No cyborg could be complete without superhuman strength and Homayoon Kazerooni of the University of California, Berkeley, can help. “The technology we developed is a robotic device a person would wear and this way, the device would carry a major load and the person would not feel any load,” he said.
The Berkeley Lower Extremity Exoskeleton (Bleex) fits along the legs and has a frame at the wearer’s back to fit a backpack. “The maximum load is 200lb [90kg] and the person will not feel anything at all. We thought the combination of human interaction, human decision-making process with machine power is a better solution for a lot of robotic tasks.”
Prosthetics are another hot area of research. Modern artificial hands, for example, give wearers a better quality of life but they have little of the functionality of the real hands they replace. “The current technology means that people can open and close an appendage, a hook, that has a cosmetic cover but nothing more. Everybody in the field knows we have to improve upon this,” said William Craelius of Rutgers University in New Jersey.
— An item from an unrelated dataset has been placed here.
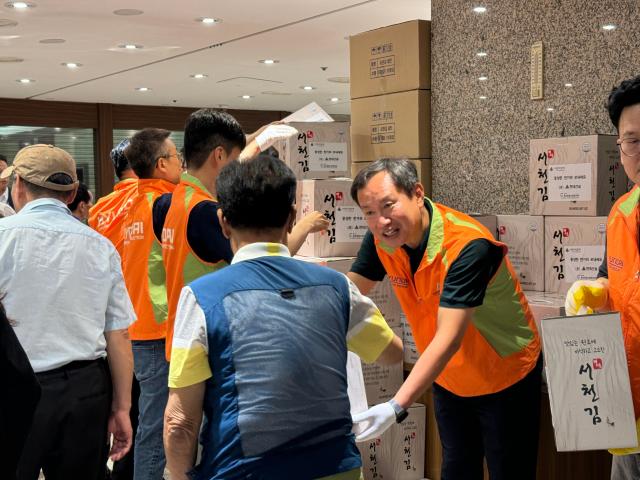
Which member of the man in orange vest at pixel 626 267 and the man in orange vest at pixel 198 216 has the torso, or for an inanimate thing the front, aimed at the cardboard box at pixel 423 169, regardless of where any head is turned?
the man in orange vest at pixel 198 216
His artificial hand system, Dextra, is leagues ahead. By recording the movement of muscles in the remaining part of the arm as a person thinks about moving their hand, Dextra can control up to three fingers. Different patterns of muscle movement correspond to different movements and, after a few minutes of calibration, the robotic hand is ready for action. “It enables the ability to type slowly or to play a piano piece. One person wanted to play the saxophone and, with three fingers, you can actually get quite musical with it,” said Dr Craelius.